**TASK:**
Give every line of the material back exactly, images removed.

**MATERIAL FOR THIS EXERCISE:**
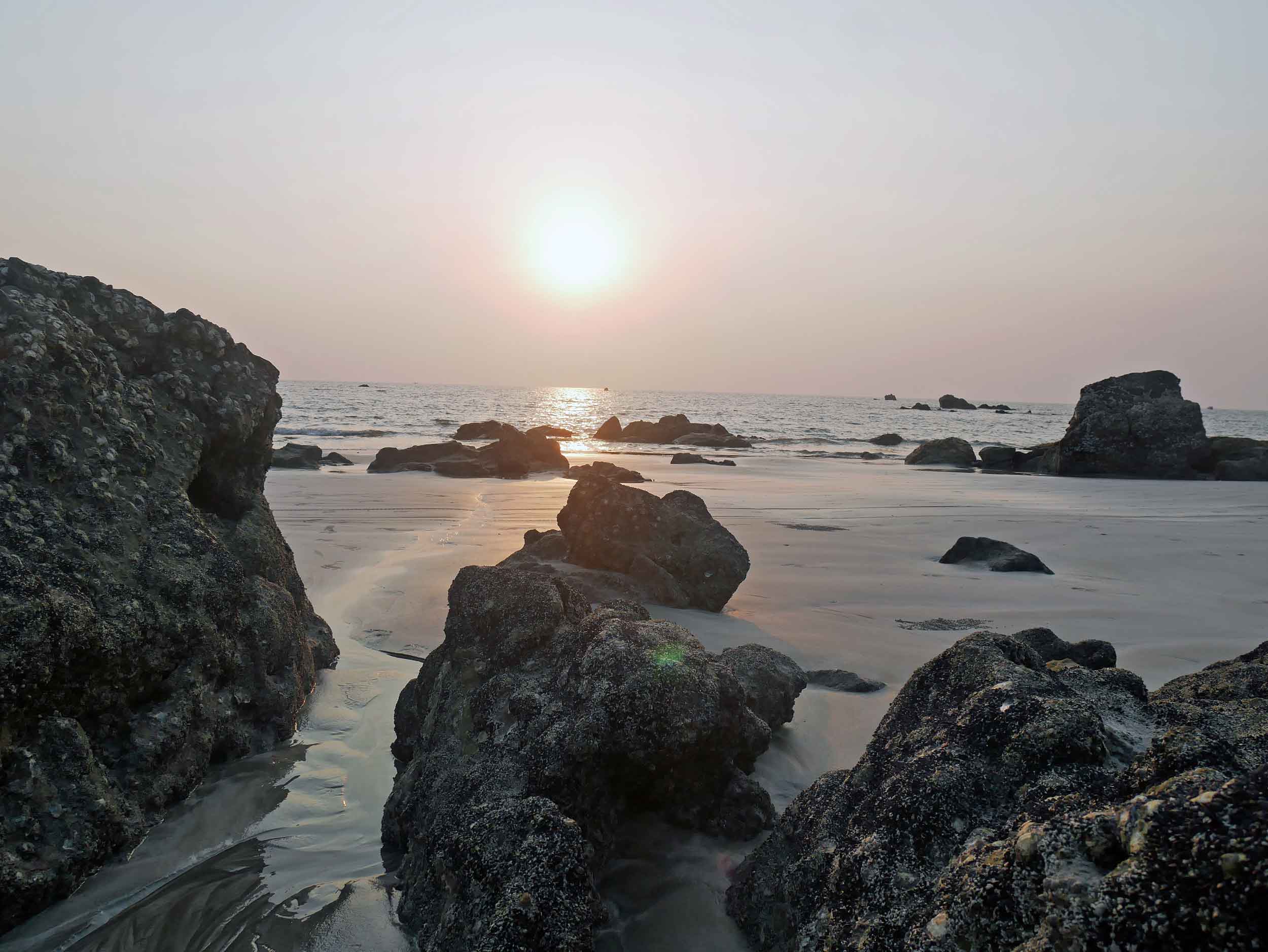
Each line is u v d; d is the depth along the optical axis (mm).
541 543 6160
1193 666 4152
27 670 2230
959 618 5090
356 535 7879
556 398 89312
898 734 2166
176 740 2742
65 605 2375
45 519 2596
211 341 3875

**OUTPUT:**
Each line is u v d; d is the depth along the optical axis (mm).
541 543 6160
1193 666 4152
27 670 2230
959 618 5090
356 535 7879
556 398 89312
898 734 2166
176 740 2742
65 605 2375
45 519 2596
211 341 3875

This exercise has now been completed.